The head of the International Monetary Fund has today criticised Europe's piecemeal response to the euro-zone debt crisis after…

The head of the International Monetary Fund has today criticised Europe's piecemeal response to the euro-zone debt crisis after Germany and other states resisted his calls for firmer action.

IMF managing director Dominique Strauss-Kahn yesterday failed to persuade finance ministers of the 16-nation single currency area to increase the size of their financial safety net or the European Central Bank to step up government bond purchases.

"The euro zone has to provide a comprehensive solution to this problem," Mr Strauss-Kahn told reporters after meeting Greek prime minister George Papandreou in Athens. "The piecemeal approach is not a good one."

Tension persisted on European bond markets today after euro zone ministers said they would take no new measures to tackle the risk of contagion spreading from Greece and Ireland, which have received EU/IMF bailouts, to Portugal and perhaps Spain and Italy.

The yield on 10-year Portuguese bonds was steady at about 6 per cent today, while both Italian and Spanish 10-year bonds increased marginally to about 4.5 and 5.2 per cent respectively.

Some central bankers and market participants say it would have been better to have put Portugal protectively under the EU-IMF financial umbrella last week at the same time as Ireland rather than dealing with one country after another.

EU finance ministers today agreed to conduct a new round of more rigorous bank stress tests in February after doubts about last July's first pan-European examination of their ability to withstand financial shocks sapped market confidence.

EU monetary affairs commissioner Olli Rehn said the new survey would be based on new financial architecture after just seven out of 91 European banks failed the previous health check.

"We need to opt for fullest possible transparency when conducting the bank stress test," he told a news conference.

Germany took the lead in arguing the existing safety net was sufficient, and ministers said they had not even broached a proposal for issuing joint bonds, opposed by Berlin.

The premium investors demand to hold the bonds of Portugal and Spain rose in response to the ministers' inaction. Traders said the ECB, which engineered a fall in both countries' borrowing costs last week by stepping up its purchases of government debt, was staying on the sidelines.

An ECB source, speaking on condition of anonymity, said the central bank did not want to take on all the risk of supporting euro zone debtors by massive bond-buying, and wanted governments to take additional measures such as increasing the rescue fund.

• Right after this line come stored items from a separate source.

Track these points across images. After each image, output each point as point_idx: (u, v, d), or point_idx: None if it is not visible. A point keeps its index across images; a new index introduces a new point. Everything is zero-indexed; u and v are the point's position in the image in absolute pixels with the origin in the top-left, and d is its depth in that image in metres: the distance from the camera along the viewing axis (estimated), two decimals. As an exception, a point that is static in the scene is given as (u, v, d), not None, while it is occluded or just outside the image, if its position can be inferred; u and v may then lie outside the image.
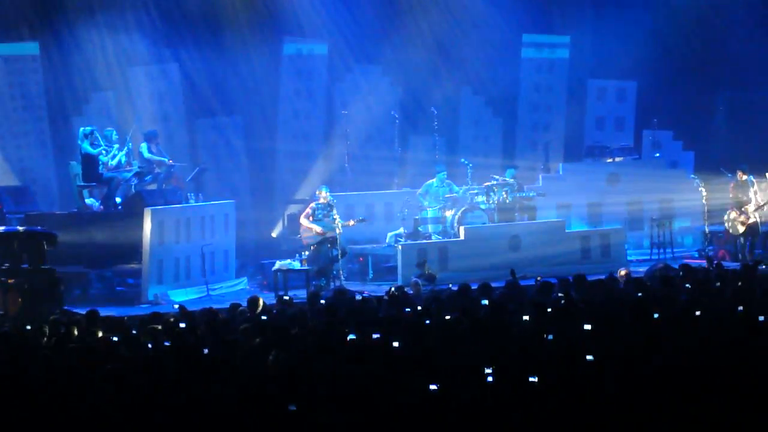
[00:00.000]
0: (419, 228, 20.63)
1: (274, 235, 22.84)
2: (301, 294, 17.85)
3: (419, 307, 13.31)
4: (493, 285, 14.87)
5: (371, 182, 23.33)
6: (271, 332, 11.10)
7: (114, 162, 19.62)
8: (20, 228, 17.96)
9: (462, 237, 20.05)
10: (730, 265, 18.57)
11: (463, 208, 20.69)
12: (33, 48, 23.72)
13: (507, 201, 20.81)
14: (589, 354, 9.55)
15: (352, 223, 19.54)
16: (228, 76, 24.15)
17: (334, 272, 19.30)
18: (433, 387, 8.69)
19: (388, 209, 22.26)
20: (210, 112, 24.55)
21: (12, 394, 9.15)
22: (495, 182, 20.94)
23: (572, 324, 11.12)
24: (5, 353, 10.94)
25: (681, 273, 15.50)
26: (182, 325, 12.32)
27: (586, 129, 25.92)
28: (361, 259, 20.72)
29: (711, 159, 24.31)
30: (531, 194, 21.48)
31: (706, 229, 22.15)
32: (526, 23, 25.58)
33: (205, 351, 10.50)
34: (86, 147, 19.46)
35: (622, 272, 16.31)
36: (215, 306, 15.17)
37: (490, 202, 20.77)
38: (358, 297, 15.33)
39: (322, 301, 14.31)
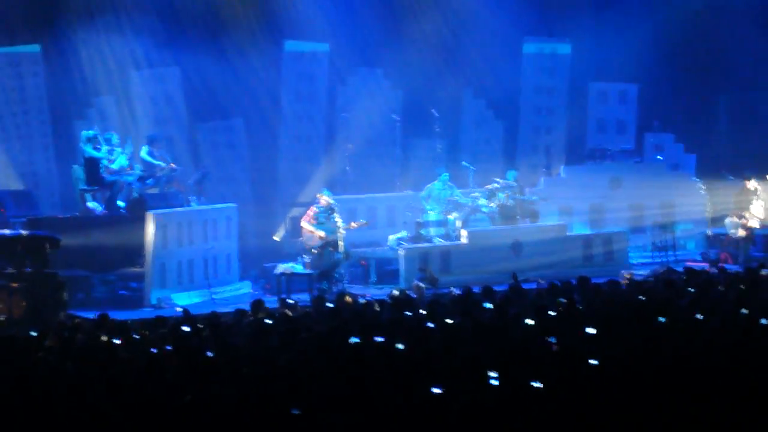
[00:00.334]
0: (421, 231, 20.63)
1: (276, 238, 22.83)
2: (305, 297, 17.83)
3: (422, 311, 13.29)
4: (496, 288, 14.88)
5: (373, 185, 23.33)
6: (277, 335, 11.10)
7: (116, 165, 19.64)
8: (23, 232, 17.94)
9: (465, 240, 20.06)
10: (732, 268, 18.58)
11: (465, 211, 20.70)
12: (35, 51, 23.76)
13: (508, 204, 20.82)
14: (592, 358, 9.55)
15: (355, 225, 19.50)
16: (229, 79, 24.13)
17: (337, 275, 19.30)
18: (436, 390, 8.69)
19: (390, 212, 22.26)
20: (211, 116, 24.57)
21: (17, 397, 9.15)
22: (497, 185, 20.94)
23: (575, 327, 11.12)
24: (10, 357, 10.94)
25: (684, 276, 15.50)
26: (185, 328, 12.34)
27: (588, 132, 25.90)
28: (363, 262, 20.67)
29: (713, 162, 24.32)
30: (533, 198, 21.49)
31: (709, 232, 22.16)
32: (528, 26, 25.58)
33: (209, 354, 10.50)
34: (89, 150, 19.49)
35: (626, 275, 16.31)
36: (218, 310, 15.16)
37: (492, 204, 20.78)
38: (362, 300, 15.31)
39: (328, 304, 14.29)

Luxembourg finance minister Luc Frieden summed up the ministers' approach. "We have all the tools to make sure that despite the temporary turbulence, financial markets should understand that there is no major risk for the stability of the euro zone," he said.

The European Financial Stability Facility (EFSF) has the capacity to issue bonds worth up to €440 billion to help out troubled euro zone member states, as part of an overall EU-IMF rescue fund of €750 billion.

Belgian finance minister Didier Reynders, who had proposed doubling the rescue fund, said he expected more discussion in the coming weeks about the size of the mechanism.

All 27 European Union finance ministers formally endorsed the €85 billion EU-IMF assistance package for Ireland, clearing the way for the first loans to flow to Dublin once the budget passes through the Dail.